'We have partnered with experts, players & star coaches to address mental health issues'

Kabaddi Adda CEO Arvind Sivdas shared that 'Mann Ki Jeet' campaign aims to educate kabaddi players on mental health and encourages them to spread the message in the community

e4m by Mansi Sharma
Updated: Jul 5, 2021 9:16 AM
Arvind Sivdas

Operating in a risk-driven and highly competitive environment while dealing with ceaseless expectations paired with intense media scrutiny could leave many of the athletes withering under the pressure and dealing with mental health issues. In the past few years, we have seen the likes of Sania Mirza, Sachin Tendulkar, and most recently Naomi Osaka opening up about their struggles of dealing with mental health issues and starting a positive conversation in this space. And taking this ahead, Kabaddi Adda recently unveiled its new mental health campaign, especially for the Kabaddi ecosystem. Titled ‘Mann Ki Jeet’, the in-house campaign aims to build a greater support system for the player community at the grassroot level. 
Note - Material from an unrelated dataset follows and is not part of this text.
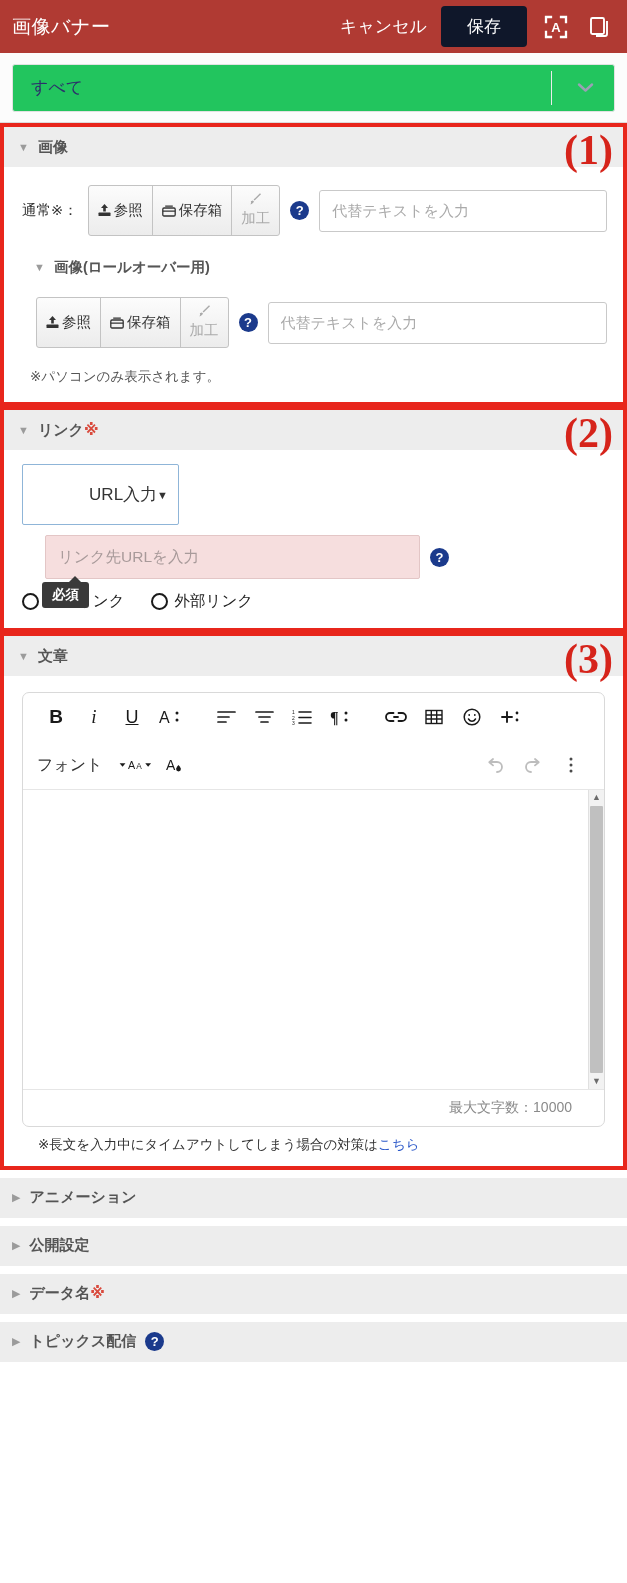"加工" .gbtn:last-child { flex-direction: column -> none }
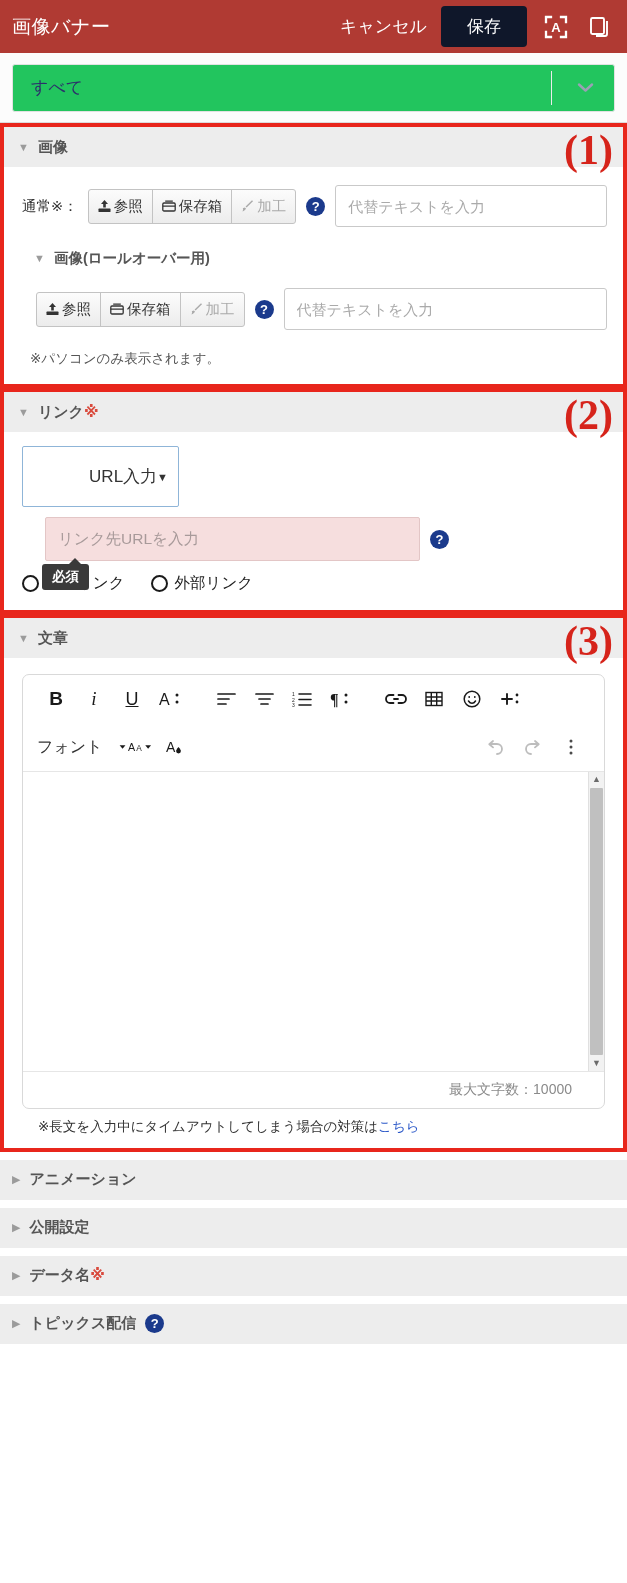"URL入力" .link-select { height: 61px -> 35px; justify-content: flex-end -> flex-start }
Speaking about the initiative, Kabaddi Adda CEO Arvind Sivdas, shared, “Kabaddi is the second-most popular sport in India, after cricket, and up until 2019 was gaining a lot of attention. However, last year completely pulled the plug on any activity in the sphere and we are sure that would have left many players disheartened and also worried about their future. Because the attention they were getting, and the training they were getting, suddenly stopped. So, we decided to help those players out and partnered with several mental health experts, Kabaddi players, and star coaches to inform the community about mental health issues and that they could seek help.”

He added that since the major chunk of Kabaddi players right now belongs to the heartland India, primarily the Hindi-speaking belt, it was a conscious effort on the brand’s part to keep all the discussions in Hindi, so it could really help the players. 

The first-leg of the campaign started with 3 live sessions with Mental Health Expert Dr. Santosh Chaturvedi, Dronacharya Awardee Coach Rambir Singh Khokar and Arjuna Awardee Coaches BC Ramesh & Ashok Shinde. Special invites have also been extended to kabaddi players and coaches from 90+ academies (800+ players) who qualified to participate in the upcoming K7 Kabaddi tournament. 

Sivdas elaborated, “K7 is going to be the first big tournament to be played post the lockdown and the young players are obviously in a lot of stress because of that. We are giving them an understanding of how mental health is as important as physical health. And seeing some big players and coaches open up about their own mental health struggles will give them the courage to speak of their own issues.” 

The players will not only get access to these live sessions but will also be able to directly interact with the speakers for better knowledge. They will also be prompted and supported to get in touch with the mental health experts personally. 

“We are starting with the K7 tournament and will extend it to all the future Kabaddi tournaments. We will also be making it mandatory for all the players to seek professional help for mental health issues and stress and attend therapy sessions,” Sivdas highlighted. 

With this move, Kabaddi Adda is not only aiming to educate and support the Kabaddi players and coaches but their communities as well. “Most of these players come from humble backgrounds and areas where there is little to no information about mental health issues. We are hoping that these players will go back to their towns after these sessions and become the ambassadors for this cause, educating their communities and helping them get proper medical attention.” 

For the same purpose, Kabaddi Adda has made the whole campaign a community-led initiative and has curated the whole agenda in-house. They are organising the panels and marketing these themselves, with digital and word-of-mouth being the primary form of communication. “We are pushing these established players, coaches and the participants in the campaigns to talk to the media and within the community to spread the message far and wide. We want this campaign to have a life of its own.”  

On being asked, was it difficult to get established players and coaches to speak about their mental health struggles for the campaign, Sivdas said, “Surprisingly, it was very easy. They all wanted to talk about it because they reckoned that no one was there to help them when they were dealing with this stress or mental health issues. And they whole-heartedly wanted to support the initiative!” 

He concluded by highlighting that going ahead, Kabaddi Adda wants the campaign to grow beyond the sport and reach out to every athlete growing up in Bharat. “We will be improving our vernacular capabilities, adding sessions in regional languages and we really want athletes across sports to attend and learn from this.”